Historically, RF-EMF overexposures were less common in military environments and most reported cases were below exposure limits (see Clinical Scenarios below).9,10  Over the nine-year period from 2014 to 2022, the U.S. Air Force reported and investigated 126 suspected cases among 38,000 personnel who routinely worked closely with high-power RF-EMF emitters.10  Only one patient had EMF-related injury confirmed by these investigations.10

CLINICAL SCENARIOS

CASE 1. A worker and supervisor were overexposed to electromagnetic countermeasures (ECM) pod radiation at an electronic warfare maintenance facility. The worker turned on an ECM pod without its required Radiofrequency Termination Hat (RTH).

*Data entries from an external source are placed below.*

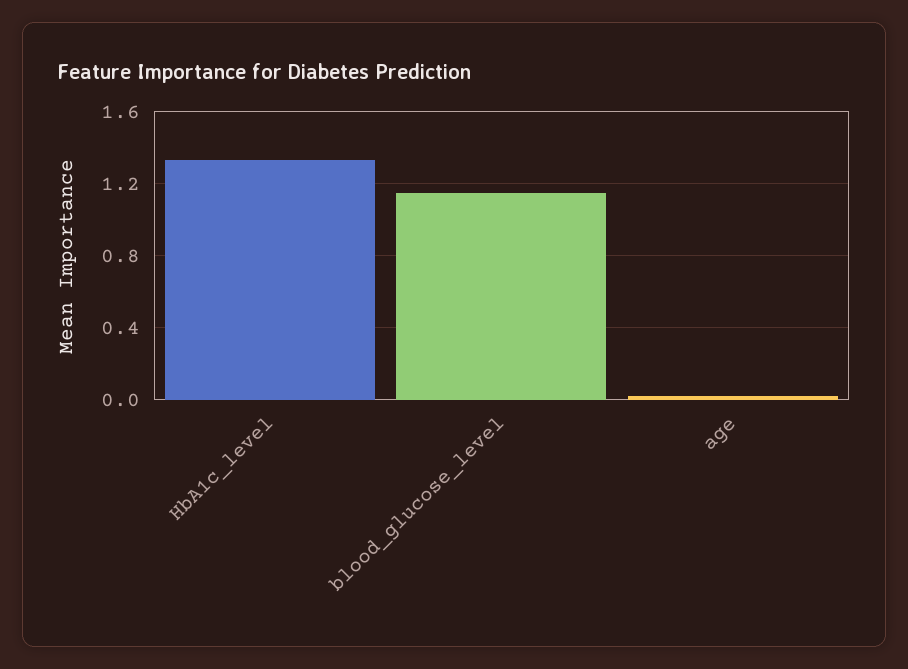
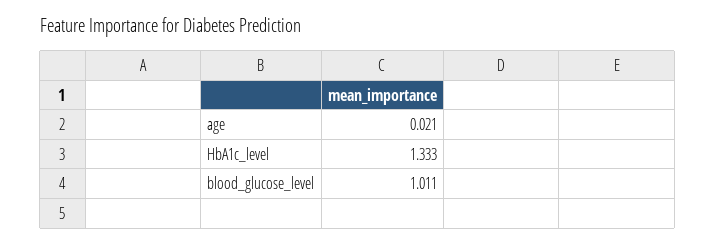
blood_glucose_level: 1.15 -> 1.011

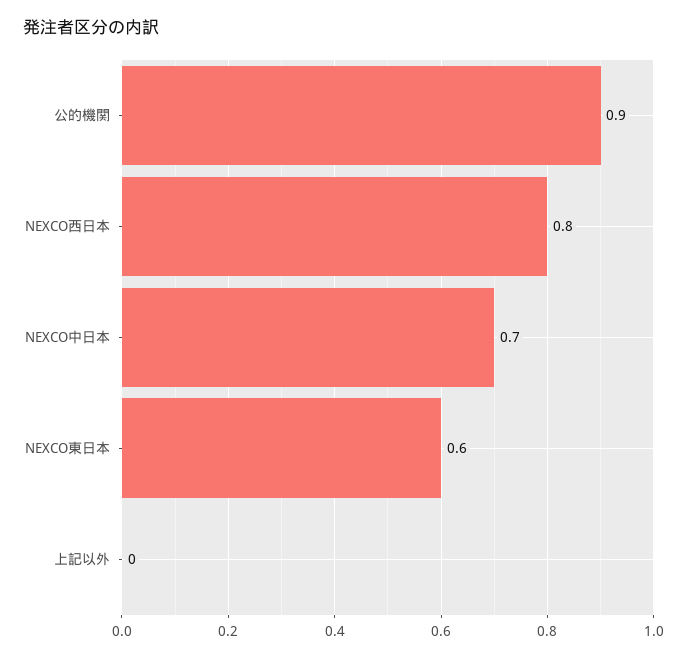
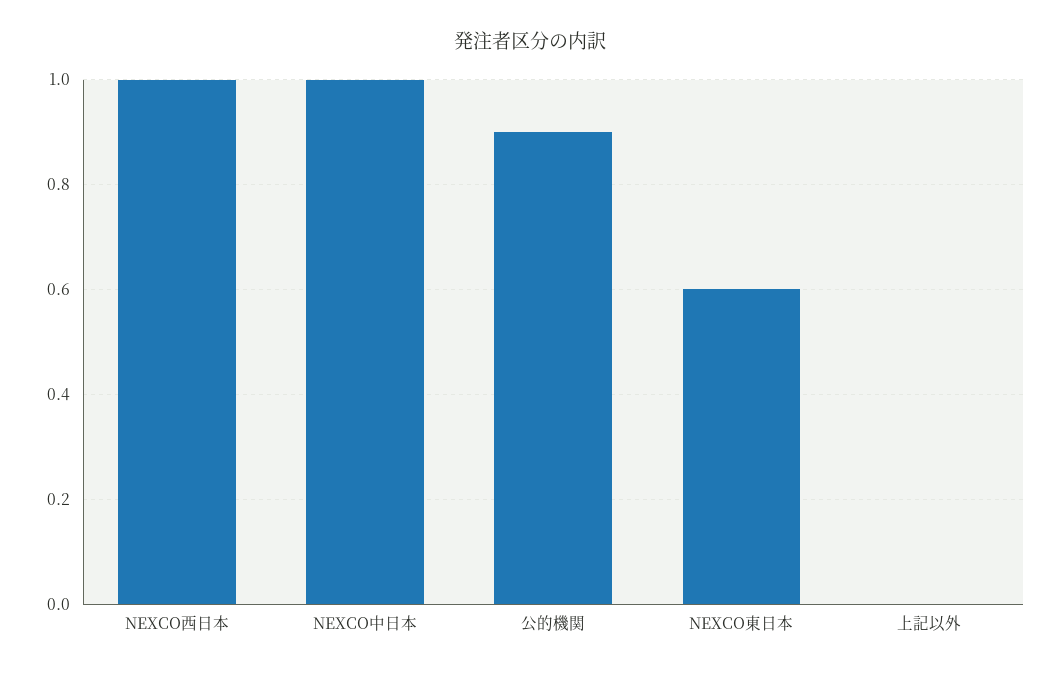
NEXCO西日本: 0.8 -> 1
NEXCO中日本: 0.7 -> 1

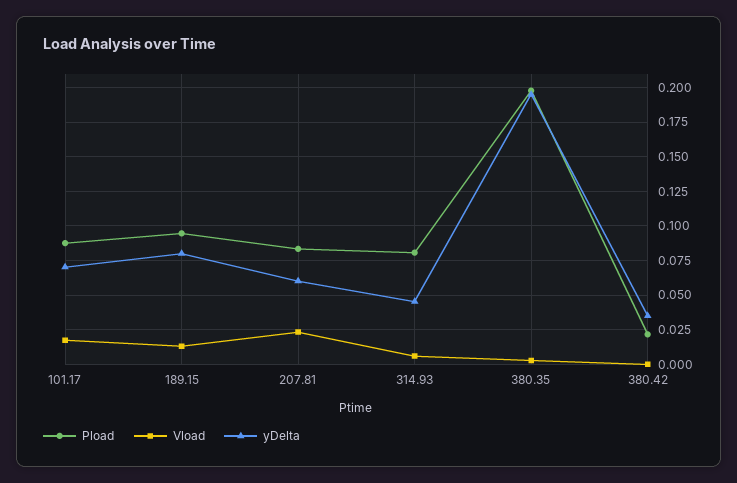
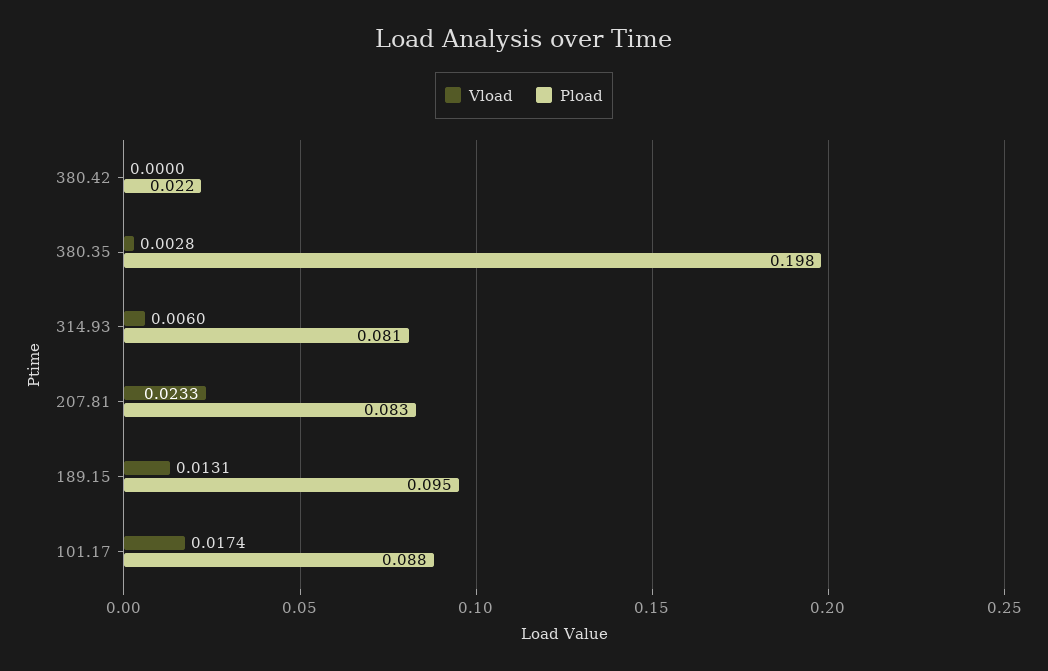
yDelta, 101.17: 0.07 -> none
yDelta, 189.15: 0.08 -> none
yDelta, 207.81: 0.06 -> none
yDelta, 314.93: 0.045 -> none
yDelta, 380.35: 0.195 -> none
yDelta, 380.42: 0.035 -> none

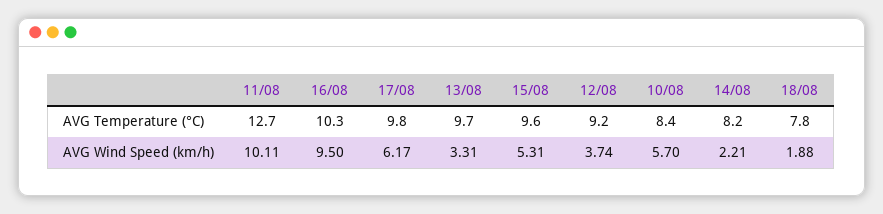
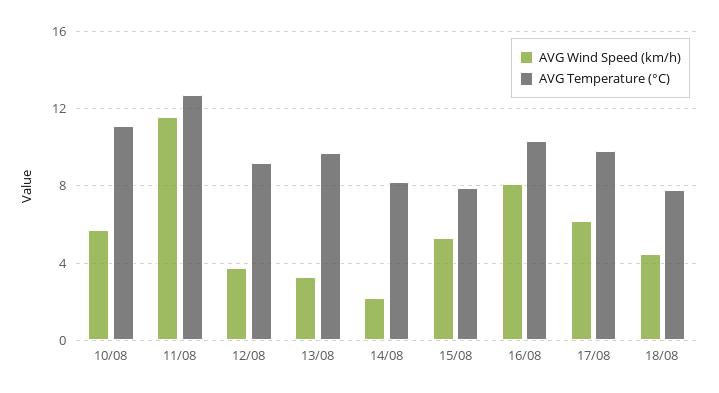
AVG Temperature (°C), 15/08: 9.6 -> 8
AVG Temperature (°C), 10/08: 8.4 -> 11
AVG Wind Speed (km/h), 11/08: 10.11 -> 11.5
AVG Wind Speed (km/h), 16/08: 9.5 -> 8
AVG Wind Speed (km/h), 18/08: 1.88 -> 4.5

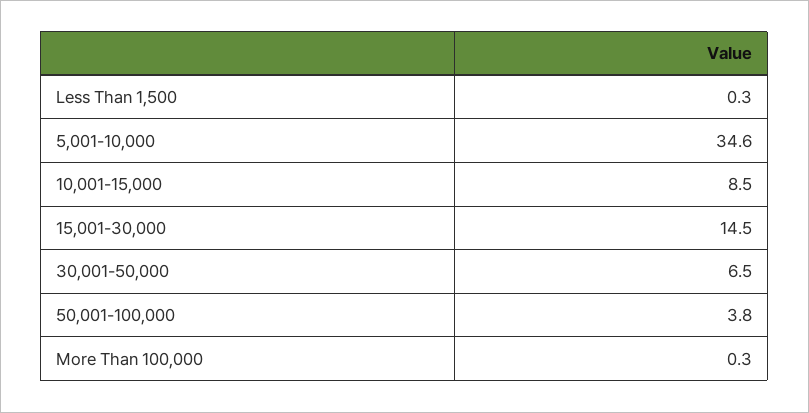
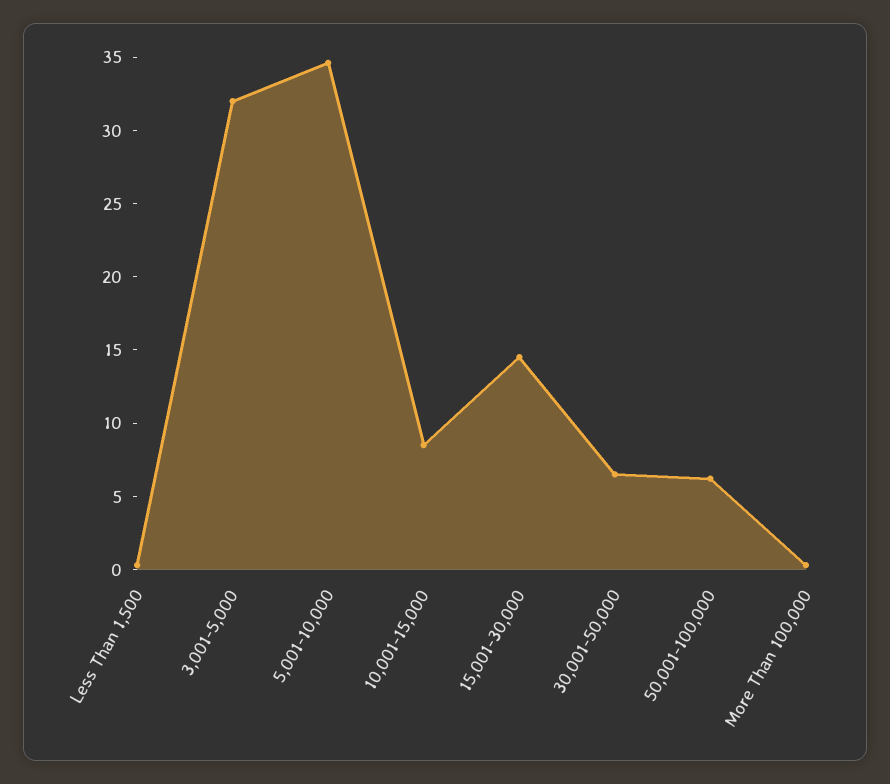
50,001-100,000: 3.8 -> 6
3,001-5,000: none -> 32

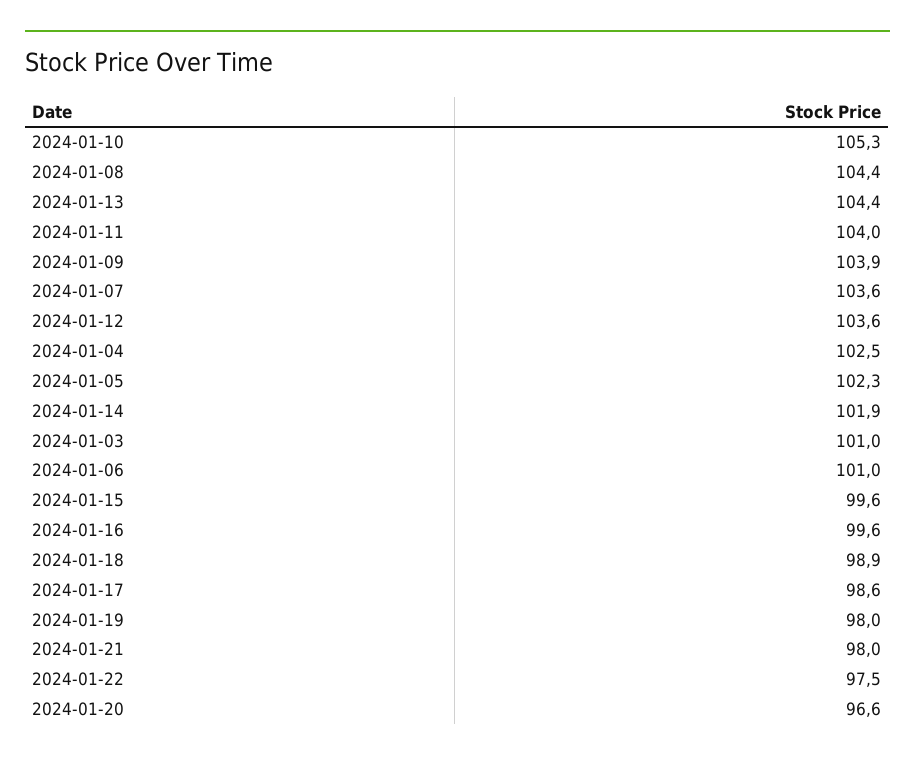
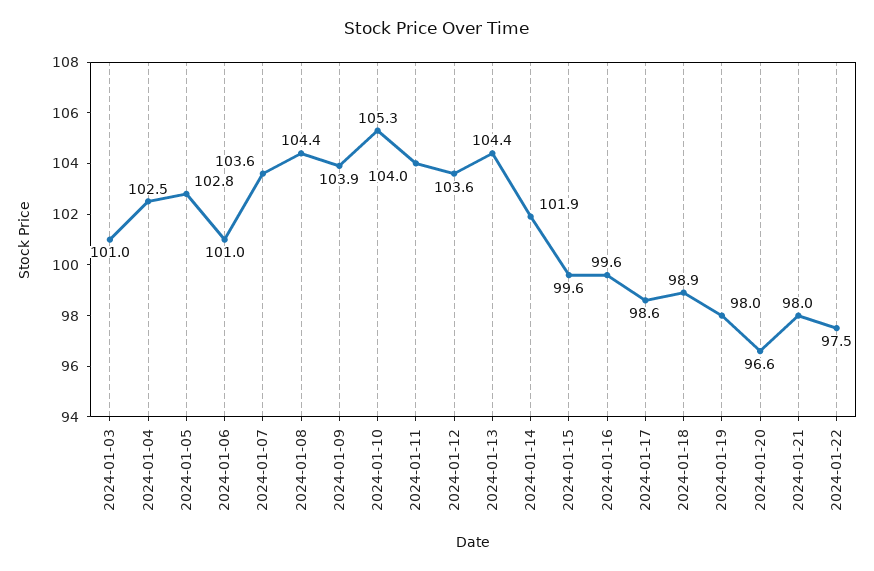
2024-01-05: 102.3 -> 102.8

The supervisor noticed the problem upon entering the room and immediately placed the RTH on the ECM. The supervisor had approximately 30 seconds overexposure that resulted in 1st degree burns (i.e., skin reddening) to the left ear and face. The worker reported feeling nausea with no thermal injury. Investigator determined that the applicable ERL was exceeded by more than a factor of 10 based on physical signs and symptoms of the two individuals.

CASE 2. A service member was performing routine maintenance on a Patriot ground-based radar during a field training exercise. The service member worked directly in front of the radar for 10-15 minutes before learning that the radar was on and active. The service member moved away from the radar and reported profuse sweating, metallic taste, nausea, vomiting, headache, and blurred vision. Symptoms resolved and the Soldier was discharged the next day. Investigator calculated the exposure exceeded the ERL by a factor of 10.

CASE 3. A worker walked past a cordon, which was located 120 ft and 60 degrees away from the cone of a running F-16 radar (i.e. AN/APG68). Then, the worker walked toward the F-16 radar at ~100 ft from the cone before turning back out of the cordon. The exposure duration was 3-5 seconds. Calculated power density was 9.44 W/m2 at 100 ft, which was below the ERL. The worker reported feeling warm and headache. Symptoms resolved with no further effects.